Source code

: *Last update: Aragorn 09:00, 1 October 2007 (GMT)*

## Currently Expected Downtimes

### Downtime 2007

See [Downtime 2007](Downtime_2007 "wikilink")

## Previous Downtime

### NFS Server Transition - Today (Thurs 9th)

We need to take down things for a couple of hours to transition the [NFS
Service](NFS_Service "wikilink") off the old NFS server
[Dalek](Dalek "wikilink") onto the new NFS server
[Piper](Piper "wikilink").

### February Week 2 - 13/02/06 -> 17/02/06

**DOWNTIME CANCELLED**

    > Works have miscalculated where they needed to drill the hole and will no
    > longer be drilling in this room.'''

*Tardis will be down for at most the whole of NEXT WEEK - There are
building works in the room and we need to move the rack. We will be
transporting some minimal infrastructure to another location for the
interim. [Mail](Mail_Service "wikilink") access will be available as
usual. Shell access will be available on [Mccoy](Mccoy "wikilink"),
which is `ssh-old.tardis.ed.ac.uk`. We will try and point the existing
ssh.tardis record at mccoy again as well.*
^^^^^^^^
Every line of the listing that holds the word "available" is to be found and copied.

Completed exercise -
interim. [Mail](Mail_Service "wikilink") access will be available as
usual. Shell access will be available on [Mccoy](Mccoy "wikilink"),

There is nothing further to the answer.